Ending Medical Reversal argues that drugs, surgeries, and other treatments shouldn’t be approved without proof of their value from the gold standard of evidence: randomized controlled trials. In such trials, some patients are randomly chosen to get the treatment while the others get a placebo. A placebo isn’t always a sugar pill; it can be a sham surgery that looks and feels to the patient like the real thing.

The book’s appendix features 146 medical interventions that were once accepted practice but were ultimately reversed. Estrogen replacement for postmenopausal women and stents for stable coronary-artery disease are two. Another example from the introduction: “In one decade, doctors recommend an aggressive treatment of high-dose chemotherapy and stem-cell transplantation for women with breast cancer, promising that it will give a woman her best chance of a cure. Then, over the next decade, doctors report that all of that enthusiasm was misguided; the aggressive treatment was no better than a less aggressive course of therapy, which, incidentally, was what we had been doing previously.”
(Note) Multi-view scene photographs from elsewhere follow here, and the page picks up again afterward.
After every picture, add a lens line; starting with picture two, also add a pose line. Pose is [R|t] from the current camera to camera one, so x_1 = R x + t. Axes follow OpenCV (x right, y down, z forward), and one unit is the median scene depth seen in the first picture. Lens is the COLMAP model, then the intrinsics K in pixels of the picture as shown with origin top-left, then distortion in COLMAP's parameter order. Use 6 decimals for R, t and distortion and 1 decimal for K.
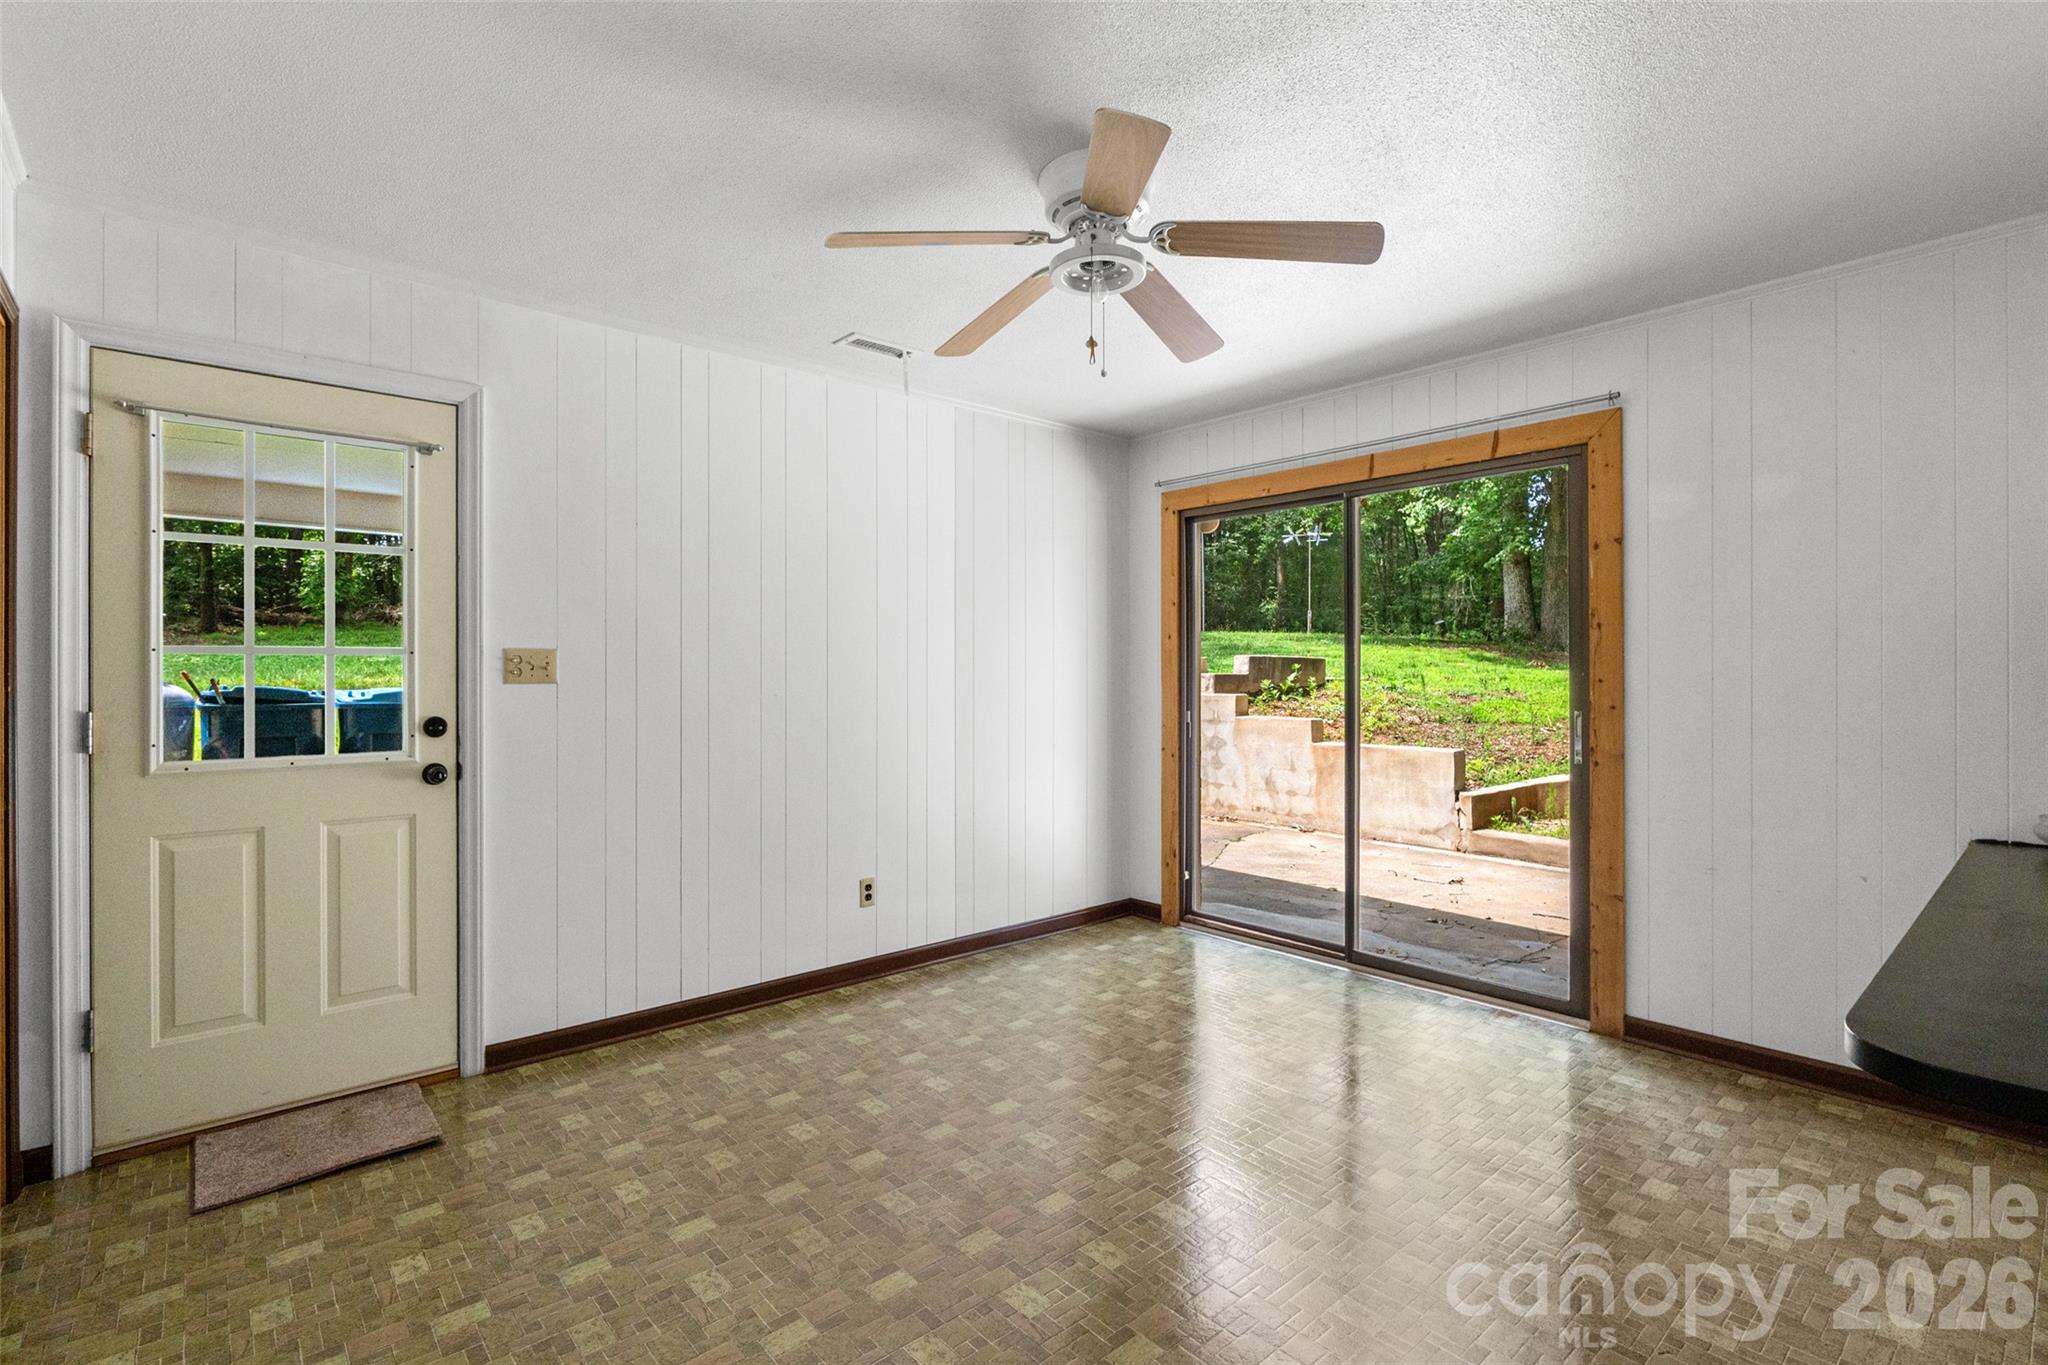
lens RADIAL K [[1007.3, 0, 1034.0], [0, 1007.3, 674.5], [0, 0, 1]] dist [0.042096, -0.014902]
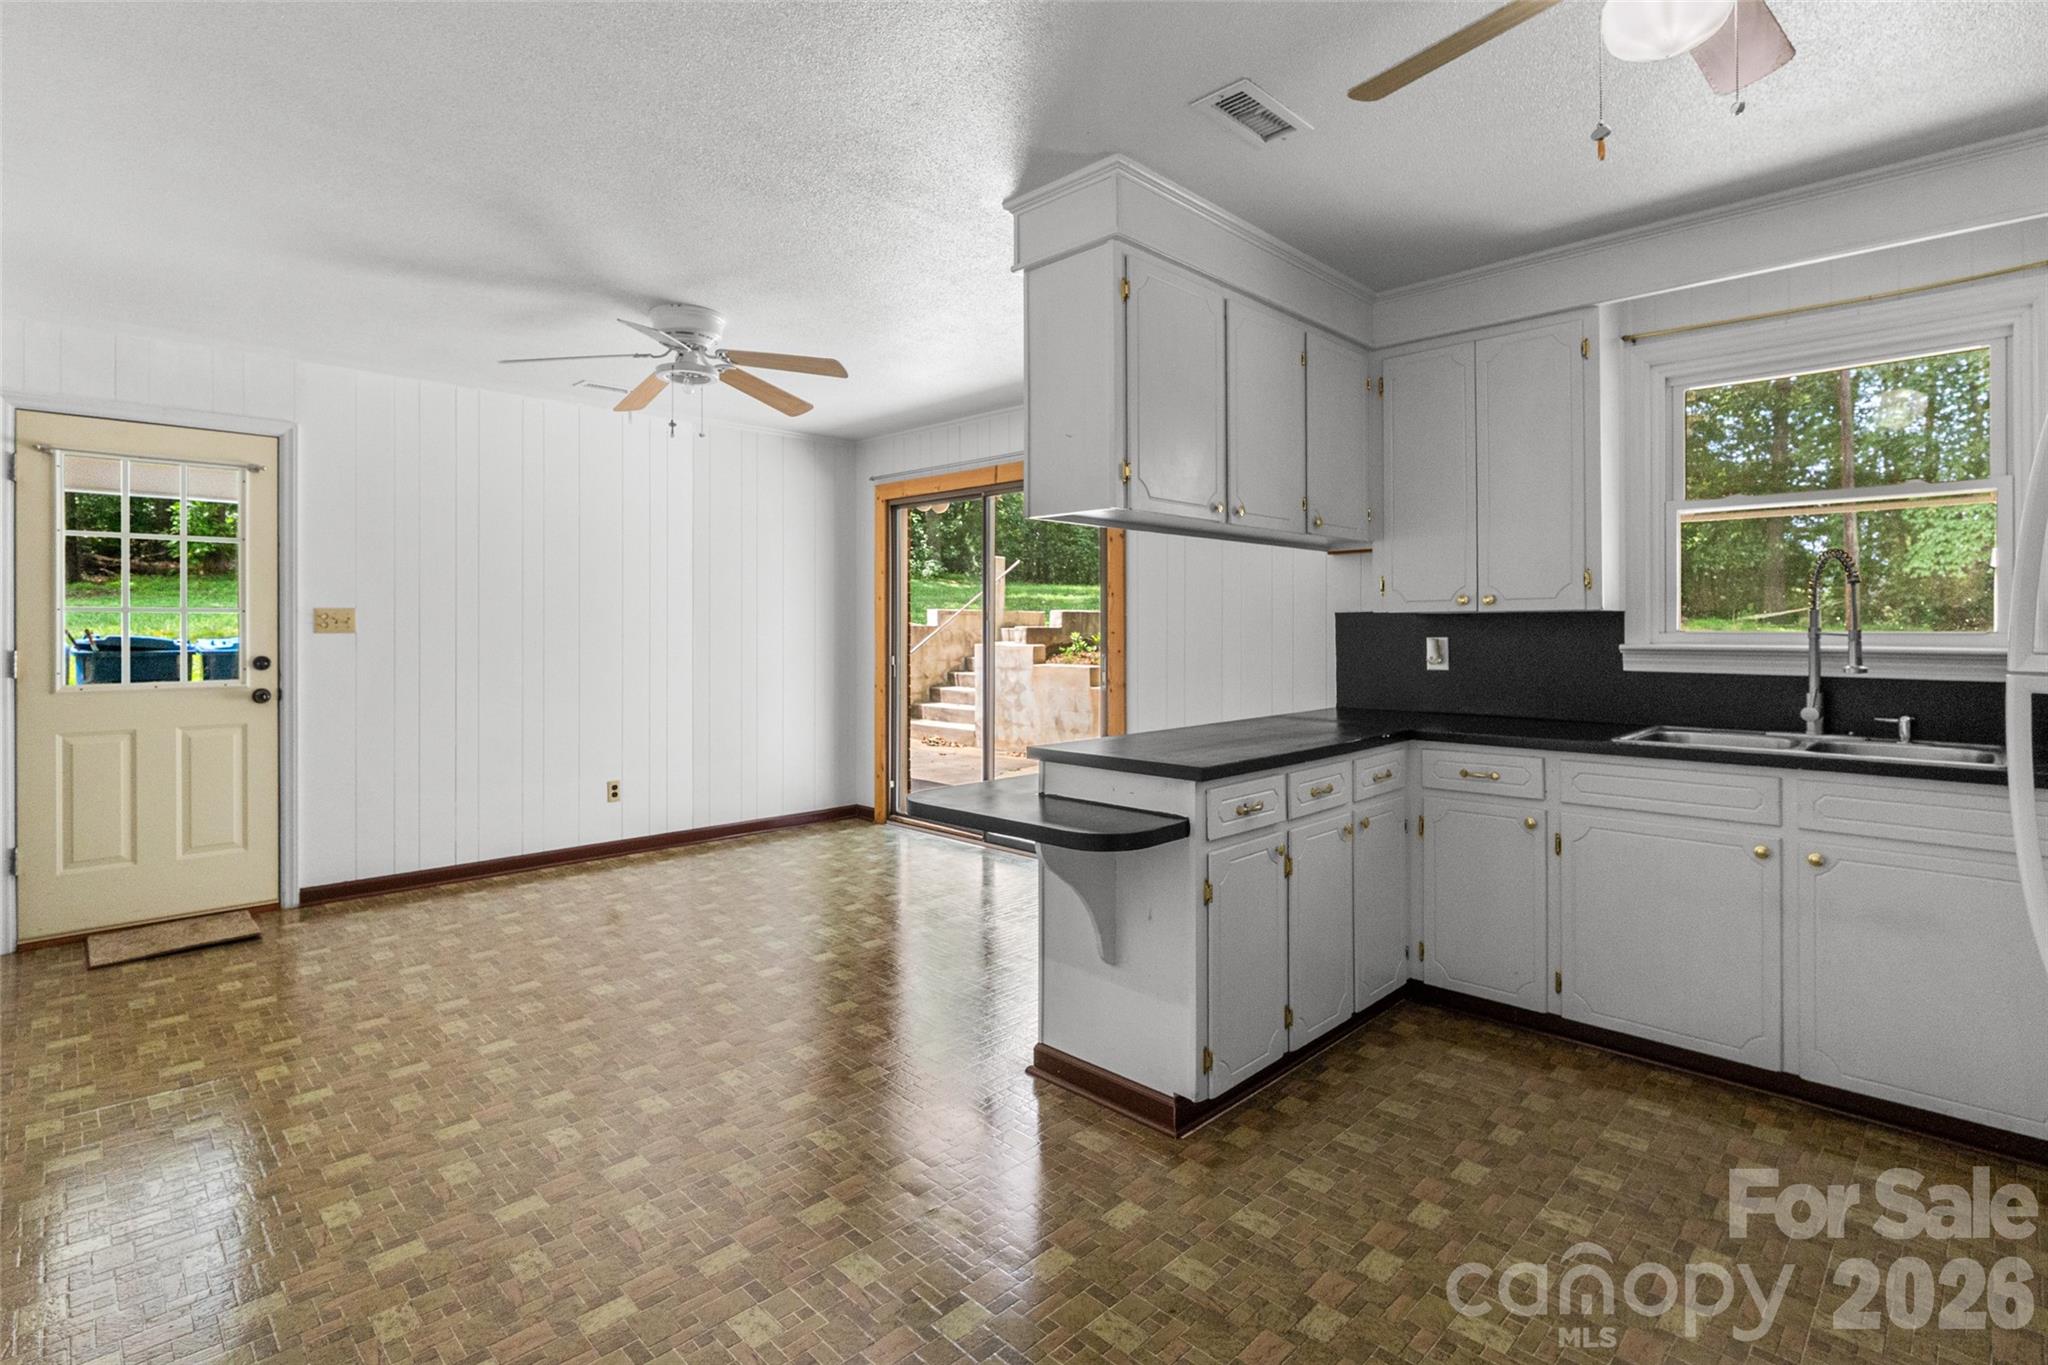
lens RADIAL K [[987.0, 0, 1017.2], [0, 987.0, 626.8], [0, 0, 1]] dist [-0.001353, 0.000444]
pose [[0.998587, 0.002923, 0.053054, 0.361230], [-0.002905, 0.999996, -0.000423, -0.001538], [-0.053055, 0.000268, 0.998592, -0.394843]]
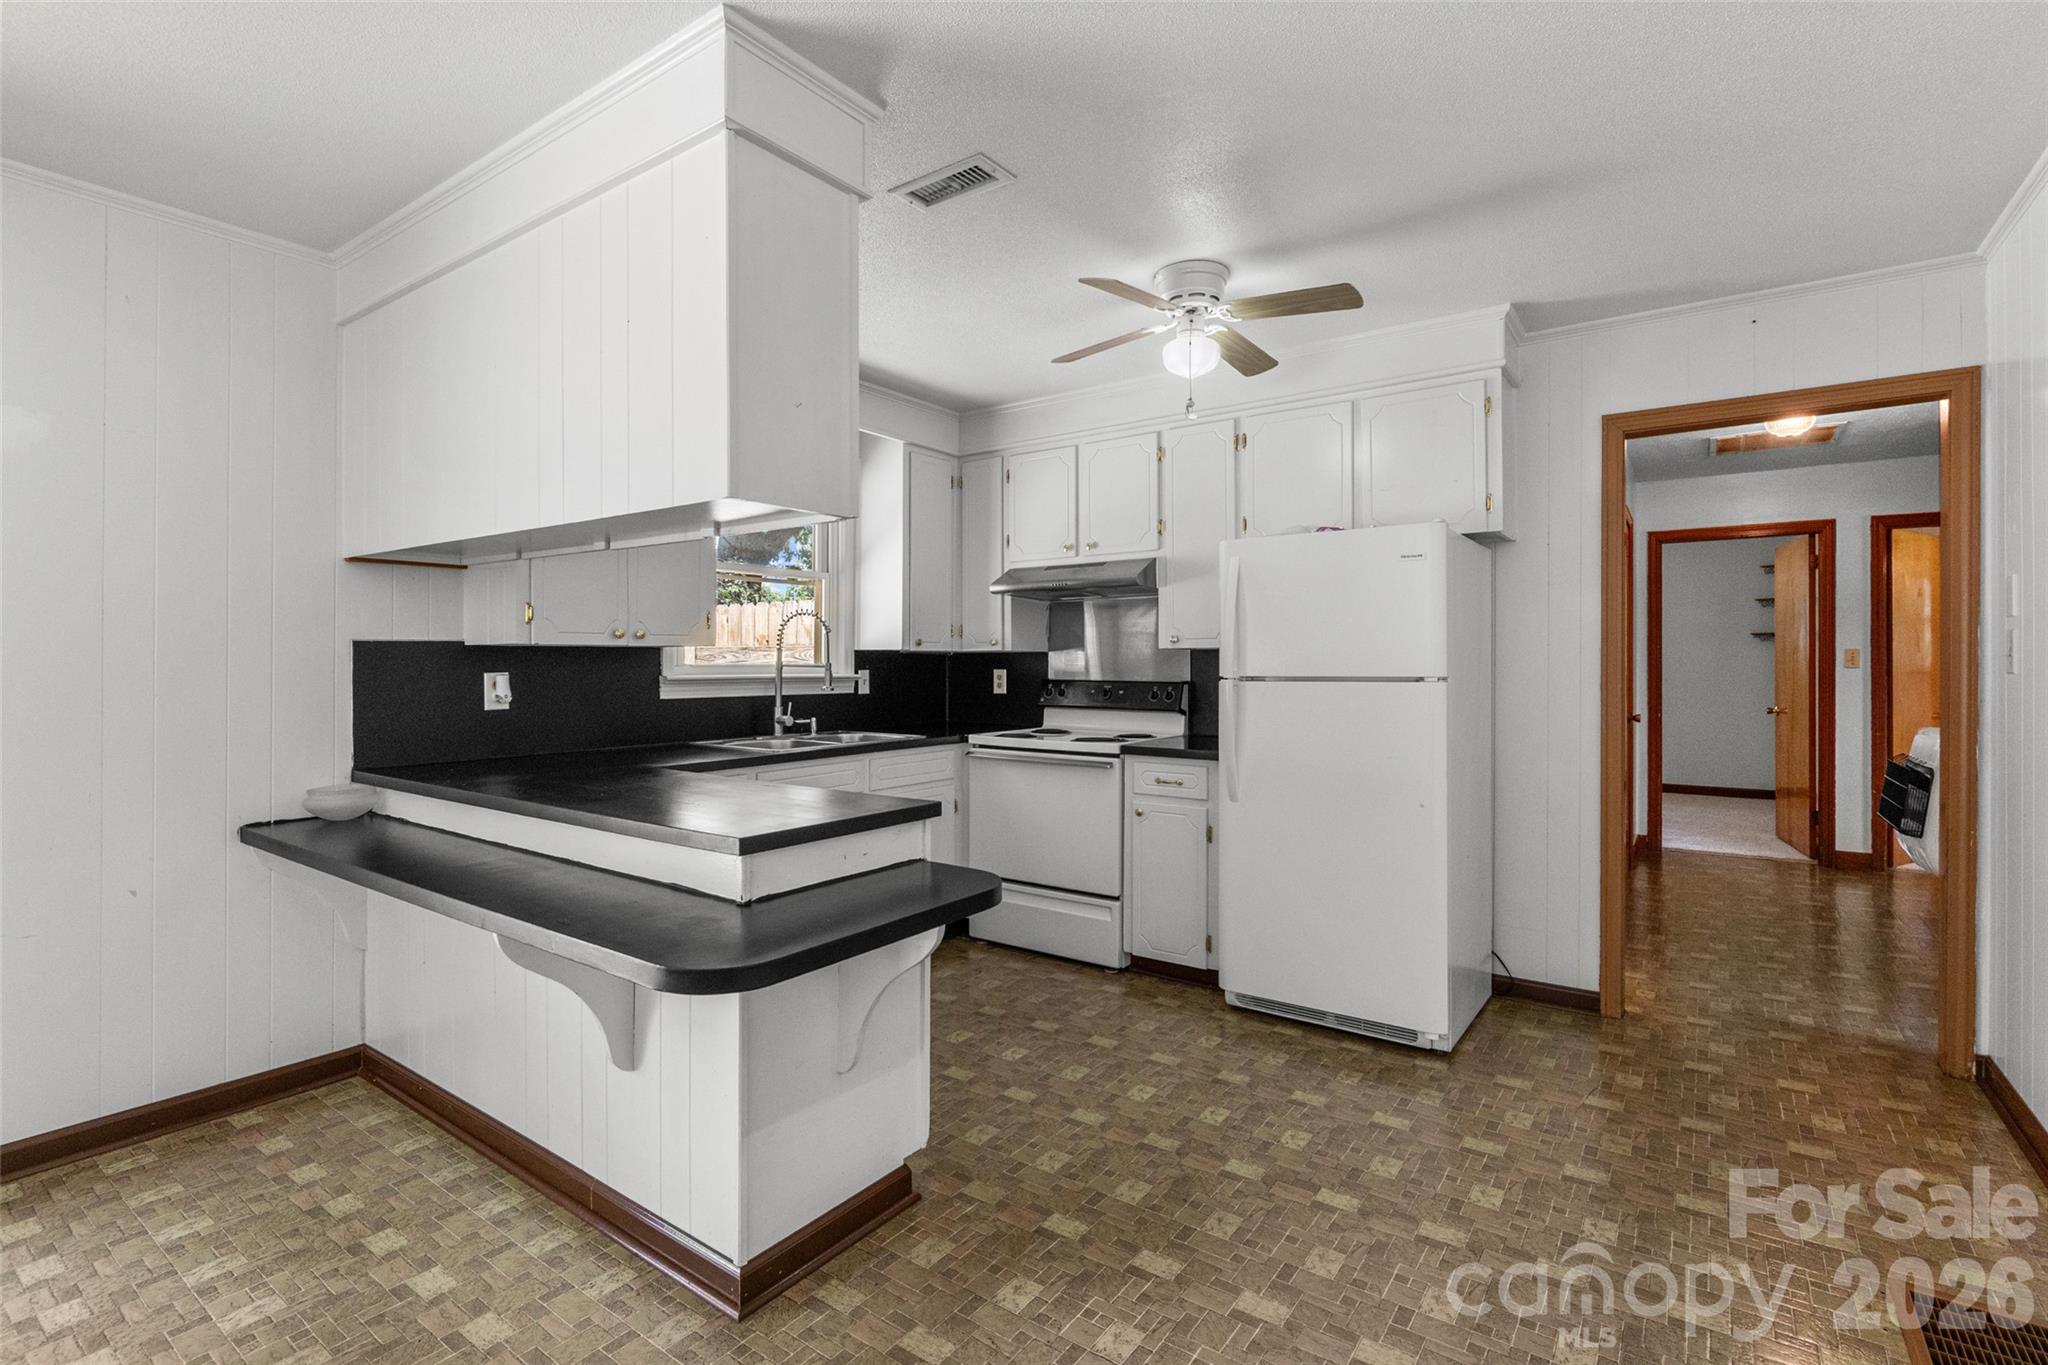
lens RADIAL K [[940.1, 0, 1025.6], [0, 940.1, 666.1], [0, 0, 1]] dist [-0.002234, 0.000111]
pose [[-0.215633, -0.001414, 0.976474, -0.143545], [-0.001123, 0.999999, 0.001200, 0.000502], [-0.976474, -0.000838, -0.215634, 0.397724]]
For another perspective on accelerated drug approval, the FDA referred me to Dr. Brian Druker, an oncologist at Oregon Health and Science University who helped develop Gleevec for treatment of chronic myeloid leukemia. (The costly compound was patented before it reached his lab so he never earned royalties.) Druker said it would be a mistake to end the FDA’s accelerated approval process. Drugs that may not work for everybody could still be lifesavers for certain diseases and certain populations, he said.

Still, Druker says the JAMA Internal Medicine papers raise important points. “It becomes a really difficult debate,” Druker says, “but one that’s worth having.”